[WHAT YOU NEED TO DO]:
Looking at the data below, report how many lines contain "nous", with no other words.

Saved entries
....
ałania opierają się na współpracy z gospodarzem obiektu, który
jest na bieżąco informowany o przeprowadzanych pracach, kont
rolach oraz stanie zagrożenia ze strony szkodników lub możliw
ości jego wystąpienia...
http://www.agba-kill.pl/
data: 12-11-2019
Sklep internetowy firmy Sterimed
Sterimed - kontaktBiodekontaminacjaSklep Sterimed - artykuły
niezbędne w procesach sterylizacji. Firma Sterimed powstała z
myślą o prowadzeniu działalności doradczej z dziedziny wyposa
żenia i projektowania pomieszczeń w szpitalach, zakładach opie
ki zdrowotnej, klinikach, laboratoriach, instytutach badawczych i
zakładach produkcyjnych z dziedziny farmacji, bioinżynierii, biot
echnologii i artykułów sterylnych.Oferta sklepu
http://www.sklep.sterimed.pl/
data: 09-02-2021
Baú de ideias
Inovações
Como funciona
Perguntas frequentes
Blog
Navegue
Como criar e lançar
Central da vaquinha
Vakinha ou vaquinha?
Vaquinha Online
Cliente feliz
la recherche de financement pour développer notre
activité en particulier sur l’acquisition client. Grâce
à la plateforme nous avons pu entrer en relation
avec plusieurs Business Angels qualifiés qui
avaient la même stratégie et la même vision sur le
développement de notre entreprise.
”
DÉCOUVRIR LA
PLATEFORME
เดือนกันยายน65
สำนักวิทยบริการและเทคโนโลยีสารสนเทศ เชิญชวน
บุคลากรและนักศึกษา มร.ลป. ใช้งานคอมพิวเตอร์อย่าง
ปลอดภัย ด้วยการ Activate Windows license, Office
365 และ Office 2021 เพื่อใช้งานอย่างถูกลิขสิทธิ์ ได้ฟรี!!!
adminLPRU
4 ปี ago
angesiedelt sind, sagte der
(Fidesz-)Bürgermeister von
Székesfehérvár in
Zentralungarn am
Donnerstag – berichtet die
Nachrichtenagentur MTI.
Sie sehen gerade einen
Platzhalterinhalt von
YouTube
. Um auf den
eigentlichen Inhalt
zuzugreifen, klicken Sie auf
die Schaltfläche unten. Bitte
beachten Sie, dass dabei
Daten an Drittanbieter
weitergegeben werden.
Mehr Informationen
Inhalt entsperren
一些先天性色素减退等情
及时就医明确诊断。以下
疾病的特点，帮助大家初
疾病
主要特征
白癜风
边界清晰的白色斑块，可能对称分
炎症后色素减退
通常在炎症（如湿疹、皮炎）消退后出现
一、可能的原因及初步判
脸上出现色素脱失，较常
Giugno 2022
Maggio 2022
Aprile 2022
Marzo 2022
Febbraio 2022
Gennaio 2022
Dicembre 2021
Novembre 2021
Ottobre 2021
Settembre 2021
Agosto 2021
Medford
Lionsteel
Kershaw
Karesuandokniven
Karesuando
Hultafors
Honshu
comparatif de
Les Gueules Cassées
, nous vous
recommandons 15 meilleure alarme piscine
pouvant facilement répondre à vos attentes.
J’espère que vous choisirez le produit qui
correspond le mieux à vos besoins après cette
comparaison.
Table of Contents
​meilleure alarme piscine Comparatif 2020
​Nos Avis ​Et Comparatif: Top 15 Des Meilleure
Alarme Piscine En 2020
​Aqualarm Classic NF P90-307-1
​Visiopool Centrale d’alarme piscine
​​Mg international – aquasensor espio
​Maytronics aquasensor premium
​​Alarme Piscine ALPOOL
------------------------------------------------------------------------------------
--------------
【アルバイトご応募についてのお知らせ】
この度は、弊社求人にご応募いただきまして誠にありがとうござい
....
[RESULT BELOW]:
2